I had the great pleasure this year of publishing author Jean Ryan’s second short story collection, Lovers and Loners. It’s only the third book besides my own that I’ve put out on the MadeMark Publishing imprint, something I reserve only for a few books, given how much a labor of love publishing is.
I recognized Jean’s gift a few years ago when she submitted a story for the anthology I was co-editing, Outer Voices Inner Lives. When the chance came to publish her second collection, I jumped.
And now I’m very happy to share that Lover and Loners was met with praise by the Summerset Review. It’s well deserved by an author who gives meaning to the term literary fiction.
“As you probably know, Summerset prides itself in being completely unbiased in deciding what to publish and what to praise. Though we don’t ask for blind submissions and we do read cover notes, we try very hard to be as impartial in determining who and what gets published and reviewed here. We very much prefer dealing with each work as it stands alone.
That being said, I still have only wonderful things to say about Jean Ryan’s second collection, succeeding her equally wonderful first, Survival Skills. In Lovers, what I appreciate most is the consistency from story to story and the clarity of voice. These are mostly quiet pieces, pensive and thoughtful in nature, involving characters with situations most of us have either endured ourselves or can easily identify with, surrounded by engaging metaphors and facts to keep the reader riveted.”

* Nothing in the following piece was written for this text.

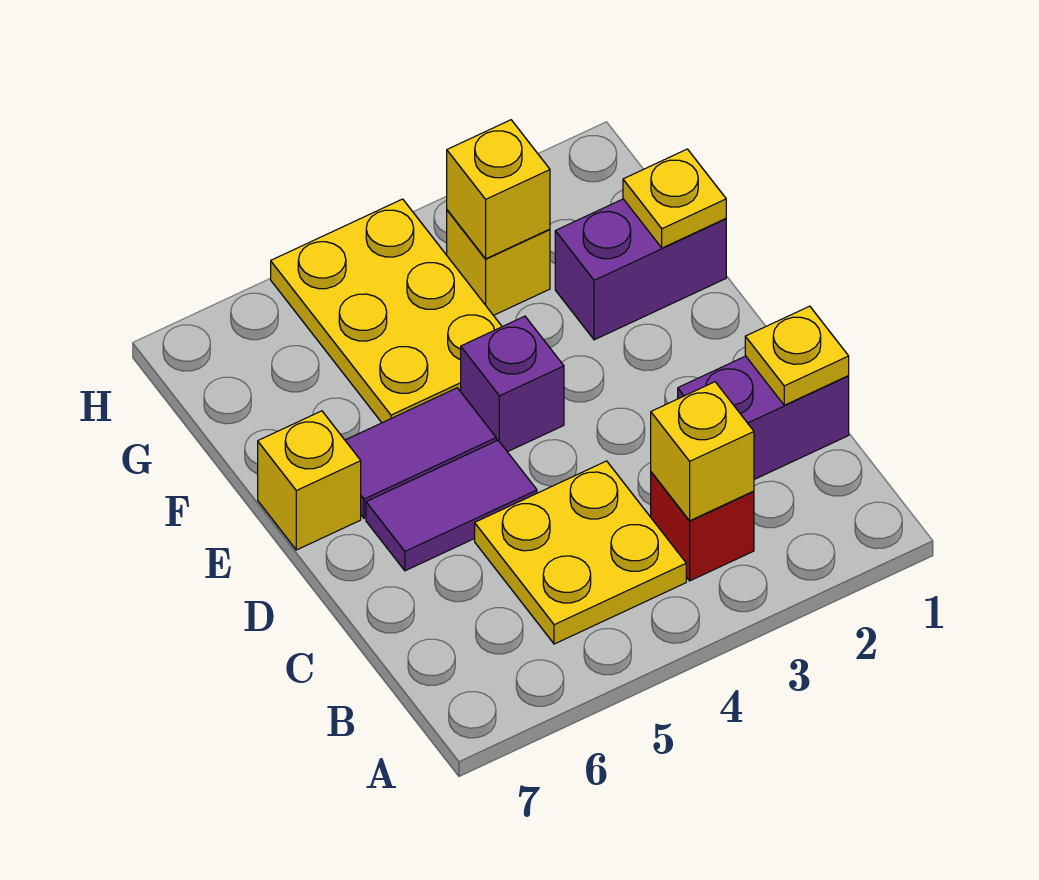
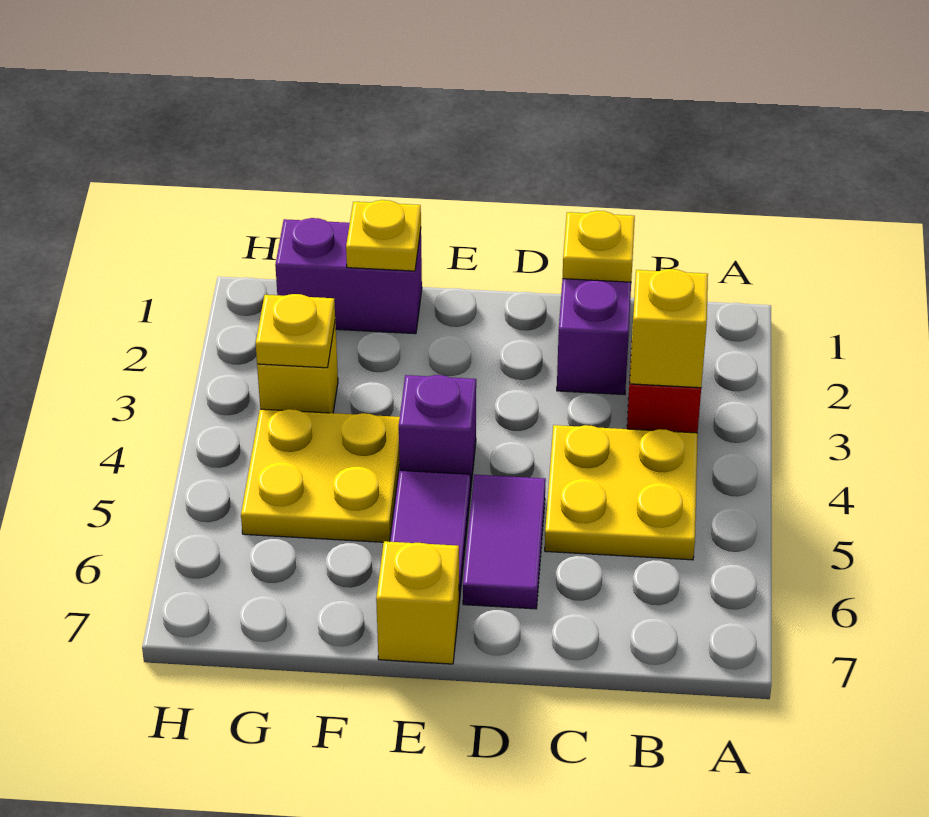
purple brick F1:F2 level 1 -> purple brick F1:G1 level 1
yellow plate F4:H5 level 1 -> yellow plate F4:G5 level 1
yellow brick G3 level 2 -> yellow plate G3 level 2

In Lovers and Loners, Jean Ryan’s new collection of short stories, we meet a richly varied group of women struggling for footholds in a shifting world. In “Parasites” we’re introduced to a widow who agrees to have dinner with a man she fears is a killer. “Manatee Gardens” deftly explores the relationship between a mother and daughter who discover common ground at a marine sanctuary just when time seems to be working against them. In “Chasing Zero” a woman with a mysterious illness loses her hold on the callous man she adores. “Odds and Ends” follows a woman running errands on the last day of her life.
Each story in Lovers and Loners reveals a craftsmanship that Publisher’s Weekly compared to “a scientist’s observant eye” in their review of her previous collection Survival Skills. Here Ryan continues examining the human experience, one woman at a time.